The Olympic tradition goes back more than 2,500 years, to the first Olympian Games held at Olympia in the Greek kingdom of Elis. By the year 692BC, the games were lasting five days and included prayers and sacrifices to Zeus. Part of the sacrifice ritual included offering up 100 oxen at each Olympiad, their remains making up a six-metre pile of ash which was discovered 900 years later.
The programme included the familiar track-and-field events, plus horse-racing, boxing, wrestling and a no-holds-barred combination of the two, called the pancratium. The rules forbade only eye-gouging and biting, and combat continued until one of the competitors admitted defeat or died. Since the dead competitor had not surrendered, they were considered the winner.
Modern javelin throwers would recognise the spear, but not the way it was thrown. A strap, wound around the shaft, spun the javelin to achieve greater distance and accuracy. The Olympian games also included a race in full armour. After a runner, named Orsippes, fell headlong over his suit, the race rules were changed so that the runners carried a shield and wore a helmet, and nothing else.

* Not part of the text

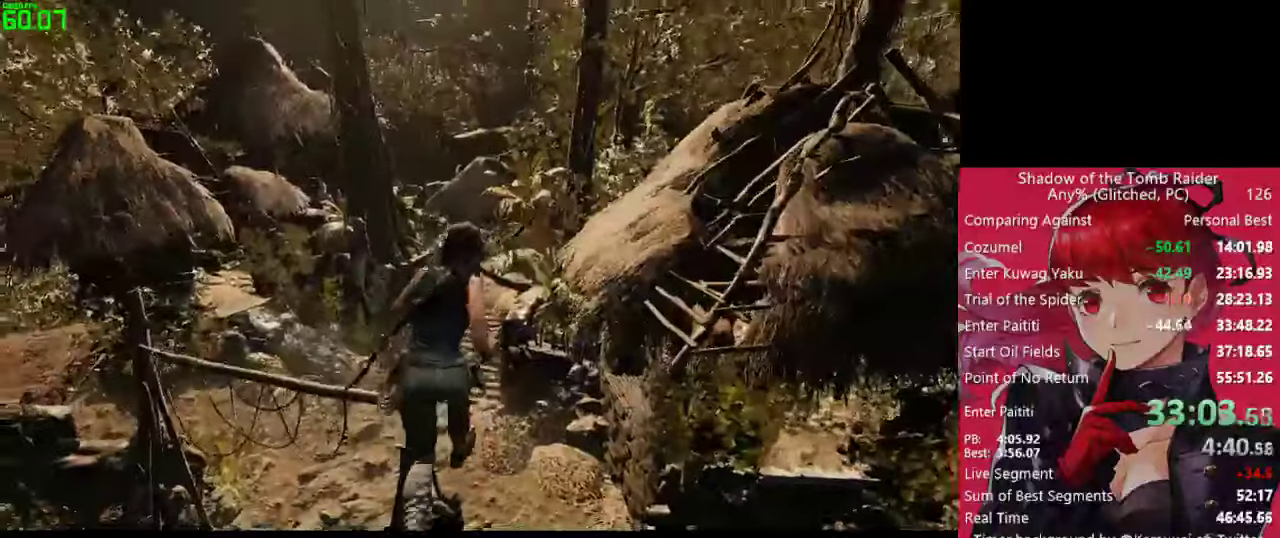
{"keys": ["w"], "mouse": [], "mouse_move": "up-right", "events": []}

The Olympian Games were abolished in 393AD by the Emperor Theodosius the Great, but were revived in 1850 by the Shropshire doctor, William Penny Brookes. Brookes' Wenlock games included a pig chase and a blindfold wheelbarrow race.

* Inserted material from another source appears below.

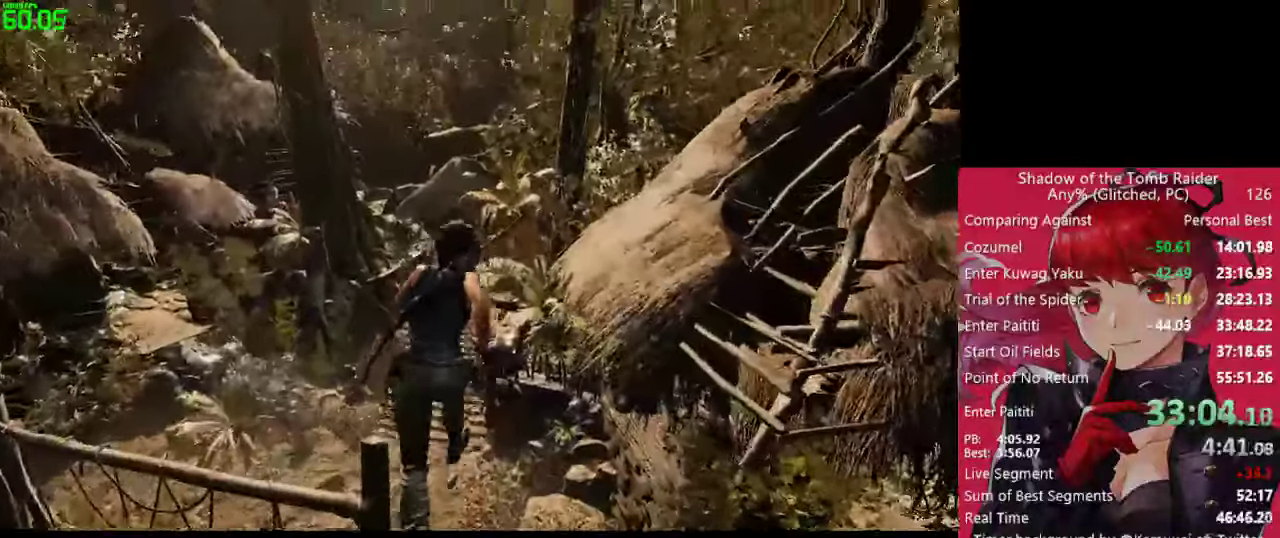
{"keys": ["w"], "mouse": [], "events": []}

In 1892, Baon Pierre de Coubertin, a French aristocrat, attended the event and in 1894 he invited a delegation to Paris to revive the ancient games. His plan mixed tradition and modernity and included the historic discus throw, as well as modern-day cycling events and commemorative competitions, such as the marathon.
The first Modern Olympiad opened in Athens on Easter Monday, 1896, with fewer than 300 athletes. Results were mediocre, with events such as the 100m race taking as much as 12 seconds. The games grew in popularity, however, and by 1908 the Olympics were marked by intense rivalry between British and US teams. The lengths to which teams were prepared to go to in order to win was evident in British officials' decision to carry an exhausted Italian runner over the marathon line simply to defeat their US counterparts.

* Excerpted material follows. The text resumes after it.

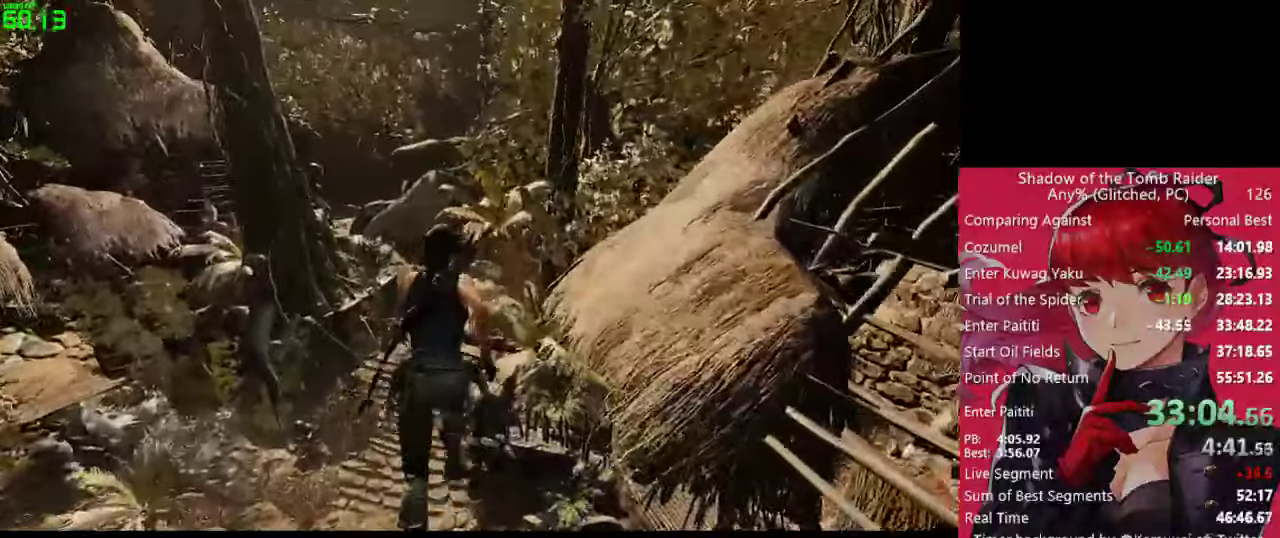
{"keys": ["w"], "mouse": [], "mouse_move": "down", "events": []}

World War I put paid to the 1916 Olympic Games and World War II halted plans for the event in 1940 and 1944. The games continued to flourish, however, and in 1924 the summer and winter sports were separated, resulting in games being held every two years. This year's Sydney Olympics, for example, will be followed by Winter Olympics in Salt Lake City, Utah, in 2002.
THINGS TO DO
* Pupils can draw their own time line of the history of the Olympics.
* List the original and current Olympic sports. How have they changed? (Taekwondo is new this year).